Getting accurate information about working out and staying fit is no simple task. These days, there’s as much misinformation as there is fact. Everyone, it seems, has a tip or sure-fire strategy for shedding pounds or building bigger abs in two weeks. Here are five common myths of exercise and fitness:
No pain, no gain. “Many of us have the impression that you can’t get results without suffering and that you’ll be in better shape if you just ‘tough it out’ and get through the pain,” says Lori Benson, M.A., vice present of Healthy Lifestyles for the YMCA of Greater New York. “The truth is, exercise does not have to be painful to be effective.” Those who build strength and endurance gradually suffer fewer injuries and develop better exercise habits.
Exercise is an efficient way to lose weight. Actually, “exercise is a terribly inefficient way to lose weight,” notes Michael Applebaum, MD, JD, FCLM. Consider: The soda or muffin you consume in 5 minutes may require 90 minutes or more to burn off. While it’s wise to exercise, reducing your calorie intake is an essential part of slimming down.

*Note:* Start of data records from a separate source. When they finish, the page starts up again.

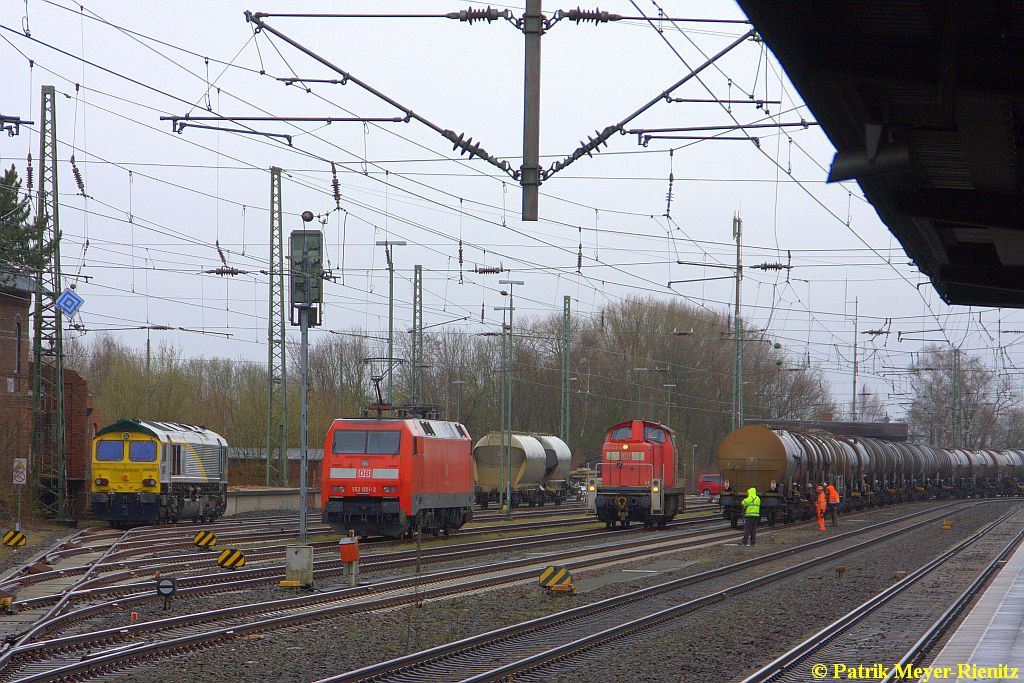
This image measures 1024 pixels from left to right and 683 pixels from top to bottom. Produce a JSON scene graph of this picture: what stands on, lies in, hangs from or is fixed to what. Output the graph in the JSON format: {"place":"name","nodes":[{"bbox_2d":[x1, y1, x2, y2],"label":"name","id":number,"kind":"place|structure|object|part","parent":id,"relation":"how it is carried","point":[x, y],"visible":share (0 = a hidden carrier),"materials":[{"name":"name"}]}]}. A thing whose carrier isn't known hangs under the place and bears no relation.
{"place":"outdoors","nodes":[
{"label":"outdoors","id":0,"kind":"place"},
{"bbox_2d":[1,268,34,514],"label":"brick building","id":1,"kind":"structure","parent":0,"point":[17,309],"materials":[{"name":"red brick"}]},
{"bbox_2d":[13,317,21,375],"label":"window","id":2,"kind":"structure","parent":1,"relation":"in","point":[19,343],"materials":[{"name":"grey glass"}]},
{"bbox_2d":[38,361,95,518],"label":"brick building","id":3,"kind":"structure","parent":0,"point":[69,441],"materials":[{"name":"red brick"}]},
{"bbox_2d":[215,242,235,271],"label":"insulator","id":4,"kind":"object","parent":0,"point":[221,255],"visible":0.84,"materials":[{"name":"ceramic"}]},
{"bbox_2d":[223,487,319,515],"label":"low wall","id":5,"kind":"structure","parent":0,"point":[269,504],"materials":[{"name":"grey concrete"}]},
{"bbox_2d":[227,446,324,488],"label":"building","id":6,"kind":"structure","parent":0,"point":[315,476],"materials":[{"name":"brick"}]},
{"bbox_2d":[0,0,1023,416],"label":"sky","id":7,"kind":"structure","parent":0,"point":[730,192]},
{"bbox_2d":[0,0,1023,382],"label":"overhead wires","id":8,"kind":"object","parent":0,"point":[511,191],"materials":[{"name":"black metal"}]},
{"bbox_2d":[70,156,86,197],"label":"insulator","id":9,"kind":"object","parent":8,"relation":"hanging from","point":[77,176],"visible":0.84,"materials":[{"name":"ceramic"}]},
{"bbox_2d":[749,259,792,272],"label":"insulator","id":10,"kind":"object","parent":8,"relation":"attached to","point":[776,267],"visible":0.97,"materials":[{"name":"grey ceramic"}]},
{"bbox_2d":[4,495,1023,682],"label":"gravel ground","id":11,"kind":"structure","parent":0,"point":[367,660],"materials":[{"name":"grey gravel"}]},
{"bbox_2d":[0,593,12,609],"label":"marker","id":12,"kind":"object","parent":11,"relation":"on","point":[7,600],"visible":0.97,"materials":[{"name":"yellow"}]},
{"bbox_2d":[1,529,26,547],"label":"warning sign","id":13,"kind":"object","parent":11,"relation":"on","point":[13,534],"visible":0.97,"materials":[{"name":"yellow metal"}]},
{"bbox_2d":[31,88,69,520],"label":"lattice mast","id":14,"kind":"object","parent":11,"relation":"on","point":[41,210],"visible":0.93,"materials":[{"name":"metal"}]},
{"bbox_2d":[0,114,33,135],"label":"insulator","id":15,"kind":"object","parent":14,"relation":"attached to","point":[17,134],"visible":0.99,"materials":[{"name":"black metal"}]},
{"bbox_2d":[54,287,83,316],"label":"blue sign","id":16,"kind":"object","parent":14,"relation":"attached to","point":[65,307],"visible":0.95,"materials":[{"name":"blue metal"}]},
{"bbox_2d":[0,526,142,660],"label":"railway track","id":17,"kind":"structure","parent":11,"relation":"on","point":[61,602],"materials":[{"name":"metal"}]},
{"bbox_2d":[92,419,229,525],"label":"locomotive","id":18,"kind":"object","parent":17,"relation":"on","point":[179,470],"visible":0.95,"materials":[{"name":"yellow metal"}]},
{"bbox_2d":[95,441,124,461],"label":"windshield","id":19,"kind":"structure","parent":18,"relation":"in","point":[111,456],"materials":[{"name":"blue glass"}]},
{"label":"cab windows","id":20,"kind":"part","parent":18,"relation":"part of","materials":[{"name":"blue glass"}]},
{"bbox_2d":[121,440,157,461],"label":"windshield","id":21,"kind":"structure","parent":18,"relation":"in","point":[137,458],"materials":[{"name":"blue glass"}]},
{"bbox_2d":[155,574,177,610],"label":"signal","id":22,"kind":"object","parent":11,"relation":"on","point":[169,586],"visible":0.99,"materials":[{"name":"black metal"}]},
{"bbox_2d":[193,530,217,549],"label":"marker","id":23,"kind":"object","parent":11,"relation":"on","point":[211,536],"visible":0.97,"materials":[{"name":"yellow metal"}]},
{"bbox_2d":[217,548,245,569],"label":"sign","id":24,"kind":"object","parent":11,"relation":"on","point":[239,560],"visible":0.97,"materials":[{"name":"yellow metal"}]},
{"bbox_2d":[284,543,313,587],"label":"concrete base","id":25,"kind":"object","parent":11,"relation":"on","point":[309,552],"visible":0.93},
{"bbox_2d":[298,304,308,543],"label":"signal pole","id":26,"kind":"object","parent":25,"relation":"on","point":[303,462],"visible":0.74,"materials":[{"name":"grey metal"}]},
{"bbox_2d":[288,229,323,323],"label":"signal box","id":27,"kind":"object","parent":26,"relation":"attached to","point":[317,243],"visible":0.96,"materials":[{"name":"grey metal"}]},
{"bbox_2d":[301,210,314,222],"label":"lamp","id":28,"kind":"object","parent":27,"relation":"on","point":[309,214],"visible":0.97,"materials":[{"name":"black"}]},
{"bbox_2d":[284,226,323,578],"label":"signal post","id":29,"kind":"object","parent":11,"relation":"on","point":[303,460],"visible":0.92,"materials":[{"name":"grey metal"}]},
{"bbox_2d":[338,535,359,584],"label":"box","id":30,"kind":"object","parent":11,"relation":"on","point":[343,558],"visible":0.98,"materials":[{"name":"orange metal"}]},
{"bbox_2d":[0,501,745,680],"label":"railway track","id":31,"kind":"structure","parent":11,"relation":"on","point":[65,646],"materials":[{"name":"metal"}]},
{"bbox_2d":[321,410,473,540],"label":"red locomotive","id":32,"kind":"object","parent":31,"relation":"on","point":[437,449],"visible":0.94,"materials":[{"name":"red metal"}]},
{"bbox_2d":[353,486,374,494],"label":"number plate","id":33,"kind":"object","parent":32,"relation":"attached to","point":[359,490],"visible":0.89,"materials":[{"name":"red metal"}]},
{"bbox_2d":[361,357,404,413],"label":"pantograph","id":34,"kind":"object","parent":32,"relation":"on","point":[377,385],"visible":0.64,"materials":[{"name":"black metal"}]},
{"bbox_2d":[472,431,550,506],"label":"tank wagon","id":35,"kind":"object","parent":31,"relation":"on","point":[481,480],"visible":0.79,"materials":[{"name":"metal"}]},
{"bbox_2d":[586,420,686,528],"label":"red locomotive","id":36,"kind":"object","parent":31,"relation":"on","point":[642,449],"visible":0.88,"materials":[{"name":"red metal"}]},
{"bbox_2d":[496,278,522,514],"label":"lamp post","id":37,"kind":"object","parent":11,"relation":"on","point":[507,492],"visible":0.97,"materials":[{"name":"grey metal"}]},
{"bbox_2d":[533,434,575,500],"label":"tank wagon","id":38,"kind":"object","parent":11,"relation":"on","point":[564,456],"visible":0.45,"materials":[{"name":"metal"}]},
{"bbox_2d":[538,565,574,592],"label":"sign","id":39,"kind":"object","parent":11,"relation":"on","point":[546,576],"visible":0.98,"materials":[{"name":"yellow metal"}]},
{"bbox_2d":[322,501,1022,682],"label":"railway track","id":40,"kind":"structure","parent":11,"relation":"on","point":[528,662],"materials":[{"name":"metal"}]},
{"bbox_2d":[697,473,722,496],"label":"red van","id":41,"kind":"object","parent":11,"relation":"on","point":[706,488],"visible":0.59,"materials":[{"name":"red metal"}]},
{"bbox_2d":[740,485,761,545],"label":"person","id":42,"kind":"object","parent":11,"relation":"on","point":[752,490],"visible":0.98},
{"bbox_2d":[714,426,828,526],"label":"tank wagon","id":43,"kind":"object","parent":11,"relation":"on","point":[732,462],"visible":0.77,"materials":[{"name":"metal"}]},
{"bbox_2d":[814,484,826,530],"label":"person","id":44,"kind":"object","parent":11,"relation":"on","point":[820,498],"visible":0.88},
{"bbox_2d":[825,482,840,524],"label":"person","id":45,"kind":"object","parent":11,"relation":"on","point":[832,496],"visible":0.87},
{"bbox_2d":[810,435,867,512],"label":"tank wagon","id":46,"kind":"object","parent":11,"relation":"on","point":[850,453],"visible":0.37,"materials":[{"name":"metal"}]},
{"bbox_2d":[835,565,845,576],"label":"marker","id":47,"kind":"object","parent":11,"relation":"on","point":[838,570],"visible":0.97,"materials":[{"name":"brown"}]},
{"bbox_2d":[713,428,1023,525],"label":"freight train","id":48,"kind":"object","parent":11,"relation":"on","point":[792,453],"visible":0.73,"materials":[{"name":"metal"}]},
{"bbox_2d":[742,504,1023,682],"label":"railway track","id":49,"kind":"structure","parent":11,"relation":"on","point":[782,660],"materials":[{"name":"metal"}]},
{"bbox_2d":[858,439,912,504],"label":"tank wagon","id":50,"kind":"object","parent":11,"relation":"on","point":[888,468],"visible":0.39,"materials":[{"name":"metal"}]},
{"bbox_2d":[942,519,953,528],"label":"marker","id":51,"kind":"object","parent":11,"relation":"on","point":[946,526],"visible":0.98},
{"bbox_2d":[943,447,977,497],"label":"tank wagon","id":52,"kind":"object","parent":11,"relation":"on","point":[958,468],"visible":0.37,"materials":[{"name":"metal"}]},
{"bbox_2d":[937,447,1023,497],"label":"wagon","id":53,"kind":"object","parent":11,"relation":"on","point":[1020,470],"visible":0.52,"materials":[{"name":"metal"}]},
{"bbox_2d":[964,448,1005,495],"label":"tank wagon","id":54,"kind":"object","parent":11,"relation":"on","point":[988,470],"visible":0.42,"materials":[{"name":"metal"}]},
{"bbox_2d":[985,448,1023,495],"label":"tank car","id":55,"kind":"object","parent":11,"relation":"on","point":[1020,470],"visible":0.48,"materials":[{"name":"metal"}]},
{"bbox_2d":[521,0,542,221],"label":"catenary pole","id":56,"kind":"object","parent":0,"point":[532,146],"visible":0.99,"materials":[{"name":"metal"}]},
{"bbox_2d":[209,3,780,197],"label":"catenary arm","id":57,"kind":"object","parent":56,"relation":"attached to","point":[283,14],"visible":0.97},
{"bbox_2d":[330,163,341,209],"label":"insulator","id":58,"kind":"object","parent":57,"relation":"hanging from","point":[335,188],"visible":0.93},
{"bbox_2d":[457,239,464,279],"label":"insulator","id":59,"kind":"object","parent":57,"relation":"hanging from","point":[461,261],"visible":0.94,"materials":[{"name":"brown ceramic"}]},
{"bbox_2d":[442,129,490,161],"label":"insulator","id":60,"kind":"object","parent":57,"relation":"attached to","point":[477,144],"visible":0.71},
{"bbox_2d":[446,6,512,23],"label":"insulator","id":61,"kind":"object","parent":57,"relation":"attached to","point":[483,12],"visible":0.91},
{"bbox_2d":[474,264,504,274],"label":"insulator","id":62,"kind":"object","parent":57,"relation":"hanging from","point":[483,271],"visible":0.94,"materials":[{"name":"ceramic"}]},
{"bbox_2d":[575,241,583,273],"label":"insulator","id":63,"kind":"object","parent":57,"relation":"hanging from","point":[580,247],"visible":0.89,"materials":[{"name":"brown"}]},
{"bbox_2d":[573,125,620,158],"label":"insulator","id":64,"kind":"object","parent":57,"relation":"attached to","point":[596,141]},
{"bbox_2d":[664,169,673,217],"label":"insulator","id":65,"kind":"object","parent":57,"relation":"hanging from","point":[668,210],"visible":0.92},
{"bbox_2d":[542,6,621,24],"label":"insulator","id":66,"kind":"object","parent":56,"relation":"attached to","point":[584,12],"visible":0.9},
{"bbox_2d":[757,418,909,441],"label":"building","id":67,"kind":"structure","parent":0,"point":[872,435],"materials":[{"name":"grey"}]},
{"bbox_2d":[918,538,1023,682],"label":"platform","id":68,"kind":"structure","parent":0,"point":[966,626],"materials":[{"name":"grey stone"}]},
{"label":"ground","id":69,"kind":"structure","parent":0},
{"bbox_2d":[12,457,27,484],"label":"sign","id":70,"kind":"object","parent":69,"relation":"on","point":[23,474],"visible":0.97,"materials":[{"name":"white metal"}]},
{"bbox_2d":[0,165,57,277],"label":"evergreen tree","id":71,"kind":"object","parent":69,"relation":"on","point":[1,206],"visible":0.43,"materials":[{"name":"green plant"}]},
{"bbox_2d":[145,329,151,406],"label":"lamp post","id":72,"kind":"object","parent":69,"relation":"on","point":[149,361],"visible":0.57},
{"bbox_2d":[266,168,285,487],"label":"lattice mast","id":73,"kind":"object","parent":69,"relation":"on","point":[273,180],"visible":0.96,"materials":[{"name":"green metal"}]},
{"bbox_2d":[375,239,407,406],"label":"lamp post","id":74,"kind":"object","parent":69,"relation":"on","point":[391,289],"visible":0.65,"materials":[{"name":"grey metal"}]},
{"bbox_2d":[411,265,423,409],"label":"lattice mast","id":75,"kind":"object","parent":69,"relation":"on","point":[415,273],"visible":0.64,"materials":[{"name":"grey metal"}]},
{"bbox_2d":[77,293,838,475],"label":"tree row","id":76,"kind":"object","parent":69,"relation":"on","point":[353,357],"visible":0.5,"materials":[{"name":"plant"}]},
{"bbox_2d":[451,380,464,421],"label":"lamp post","id":77,"kind":"object","parent":69,"relation":"on","point":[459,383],"visible":0.51,"materials":[{"name":"grey metal"}]},
{"bbox_2d":[560,295,571,447],"label":"lattice mast","id":78,"kind":"object","parent":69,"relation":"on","point":[566,325],"visible":0.79,"materials":[{"name":"metal"}]},
{"bbox_2d":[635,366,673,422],"label":"lamp post","id":79,"kind":"object","parent":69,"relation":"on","point":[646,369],"visible":0.56,"materials":[{"name":"metal"}]},
{"bbox_2d":[662,382,676,427],"label":"lamp post","id":80,"kind":"object","parent":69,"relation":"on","point":[672,385],"visible":0.52,"materials":[{"name":"metal"}]},
{"bbox_2d":[732,212,743,428],"label":"catenary mast","id":81,"kind":"object","parent":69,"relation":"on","point":[738,303],"visible":0.75,"materials":[{"name":"grey metal"}]},
{"bbox_2d":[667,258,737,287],"label":"catenary arm","id":82,"kind":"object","parent":81,"relation":"attached to","point":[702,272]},
{"bbox_2d":[851,292,858,419],"label":"mast","id":83,"kind":"object","parent":69,"relation":"on","point":[854,375],"visible":0.68,"materials":[{"name":"grey metal"}]},
{"bbox_2d":[735,0,1023,303],"label":"platform canopy","id":84,"kind":"object","parent":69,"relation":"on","point":[942,212],"visible":0.98,"materials":[{"name":"black metal"}]},
{"bbox_2d":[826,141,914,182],"label":"lamp","id":85,"kind":"object","parent":84,"relation":"attached to","point":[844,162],"visible":0.78,"materials":[{"name":"black metal"}]},
{"bbox_2d":[951,348,960,448],"label":"catenary mast","id":86,"kind":"object","parent":69,"relation":"on","point":[954,375],"visible":0.68,"materials":[{"name":"grey metal"}]},
{"bbox_2d":[907,346,1023,448],"label":"bare tree","id":87,"kind":"object","parent":69,"relation":"on","point":[976,381],"visible":0.74,"materials":[{"name":"plant"}]}
]}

Machines ensure that you’re working out correctly. Unfortunately, many people don’t adjust machines correctly or they use incorrect posture and techniques when lifting or running on a treadmill. This includes everything from leaning on rails to letting weights drop too quickly. The net effect is diminished results or injury. Ask the gym staff or a personal trainer to help you learn proper technique.
More expensive equipment will provide a better workout. There’s no shortage of ads trumpeting new fitness gadgets as well as muscle-building and weight-loss schemes. “While many of these products promise to work miracles, there is no quick fix when it comes to fitness and overall health,” Benson says. “You don’t need fancy, expensive equipment to burn calories, tone up and get in shape. All you really need is the will and commitment to get moving and incorporate some type of physical activity most days of the week.”
It’s possible to build muscle mass while dieting. It’s a simple fact: muscle weighs more than fat. To add muscle to the body it’s necessary to gain weight but engage in regular exercise. If you want to lose weight expect your muscle mass to decrease. A good starting point for understanding optimal weight is the body mass index (BMI) or a newer measure called body volume index (BVI).